Вот она, сила водки, раскрывающая сердце! Кабы не бутылка, наполовину уже пустая, не развязался бы язык у этого замкнутого, внутрь себя обращенного, ущербного «альпиниста». Только в одном он ошибается: не ради дачи навестил я его, дача — всего лишь предлог, понятия не имею, стану ли я вообще здесь и снимать ее.
— Ясное дело, где мне было равняться с ними, с этими учеными, и поэтами, и кинозвездами, и заведующими библиотеками…
— Заведующей методическим кабинетом.
— В сравнении с ними что такое я, цифирная душа, на какой-то стройке в глуши, где за камнедробилкой водятся волки с медведями… Простите, я пьян. А вы нет?
— Я слушаю тебя. Продолжай, Гейниц.
Почему я его по фамилии называю, может, и я уже захмелел?
— Вот случилось бы у меня ЧП — может, вы тогда и приехали бы, пардон… А ЧП нет! О, допустить ЧП — это, в сущности, было бы освобождение, было бы хоть с чем бороться; а то как бороться против того, что ты — последний, что тебя хотят как-то там поддерживать, подбадривать?.. Впрочем, на деле-то у них и в мыслях этого нет, так просто, роли друг перед другом разыгрывают! Можете вы себе представить такую волнующую жизнь: никому ты не мешаешь, ничем не выделяешься, нет у тебя никаких проблем, и вся-то твоя жизнь — ежедневная драма под названием «хозрасчет»!
Стало быть, мой интерес к этим моим детям — всего лишь формальный и поверхностный. Да, такого мне еще никто из них не говорил.
— Ну и что ж, твой хозрасчет, черт возьми! Банальная истина: чтоб работа приносила радость, надо, чтоб она была нужной. А не подумал ты, что твоя работа так же важна для стройки, как хотя бы вон тот кран, что бетон укладывает?
Гейниц наполнил свой стакан, пролив немного водки; вытер лужицу нарукавником.
— Все равно почти никто не делает того, что хотел бы делать, что было бы достойным его. Даже вы! — Гейниц чуть ли не выкрикнул эти слова. — Как представлю себе, что вам приходится учить первоклашек, которые, вместо того чтоб слушать вас, влепляют девчонкам в волосы пластилин и при этом тихонько пукают, — ведь это недостойно вас, вас, который должен бы преподавать… Почему вы не читаете лекций в университете?
— Прекрасный вопрос. — Крчма сделал глоток. — Только гораздо лучше, когда спрашивают, почему ты не преподаешь в университете, чем когда недоумевают, почему ты там преподаешь.

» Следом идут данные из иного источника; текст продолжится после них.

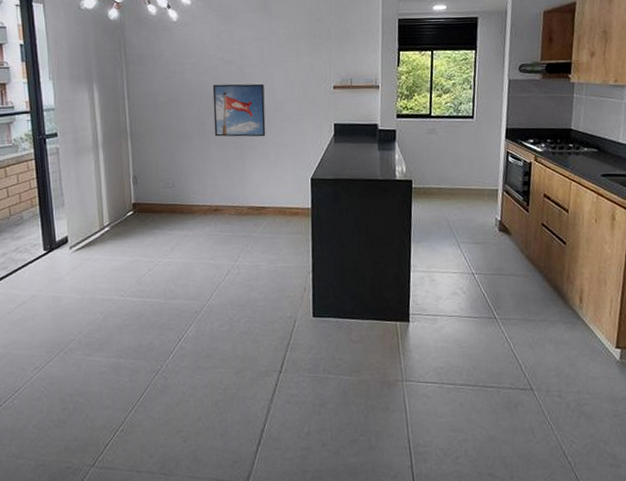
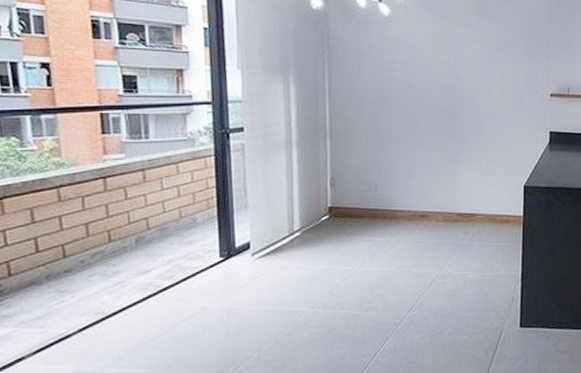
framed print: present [212,83,266,137] -> none [424,85,479,142]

Быть может, я чудак, но никогда я не считал главным в своей работе то, как мои ученики усвоили формы страдательного залога прошедшего времени, если при этом у них оказывалась душа бегемота. А сердца ребятишек с первого по седьмой класс все-таки легче поддаются влиянию. Предлагали мне выгодную и более легкую работу — вести курс теории в Научно-исследовательском институте педагогики, но я не нашел в себе мужества бросить моих школяров…

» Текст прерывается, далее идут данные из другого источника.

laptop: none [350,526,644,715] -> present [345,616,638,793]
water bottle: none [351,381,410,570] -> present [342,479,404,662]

— Одним словом, всегда вы были святой Роберт Давид! Многая лета, живио! — Гейниц так чокнулся с Крчмой, что стаканы едва не треснули. — А дождетесь ли вы хоть какой-то благодарности за ваше богоугодное самопожертвование?

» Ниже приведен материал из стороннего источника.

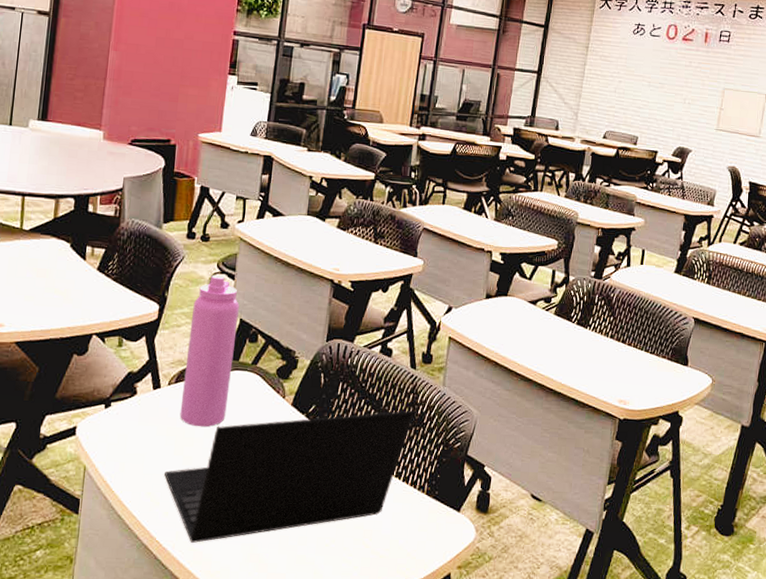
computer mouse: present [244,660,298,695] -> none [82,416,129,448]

Кто бы подумал, что в этой забитой жертве хозрасчета, в его впалой груди скрывается такая способность дерзить? Впрочем, дерзость — одно из средств самозащиты забитых. (Только, черт возьми, его-то кто забивает?!) Тут взгляд Крчмы упал на книжку о голубях, и он, под воздействием алкоголя, вдруг разжалобился.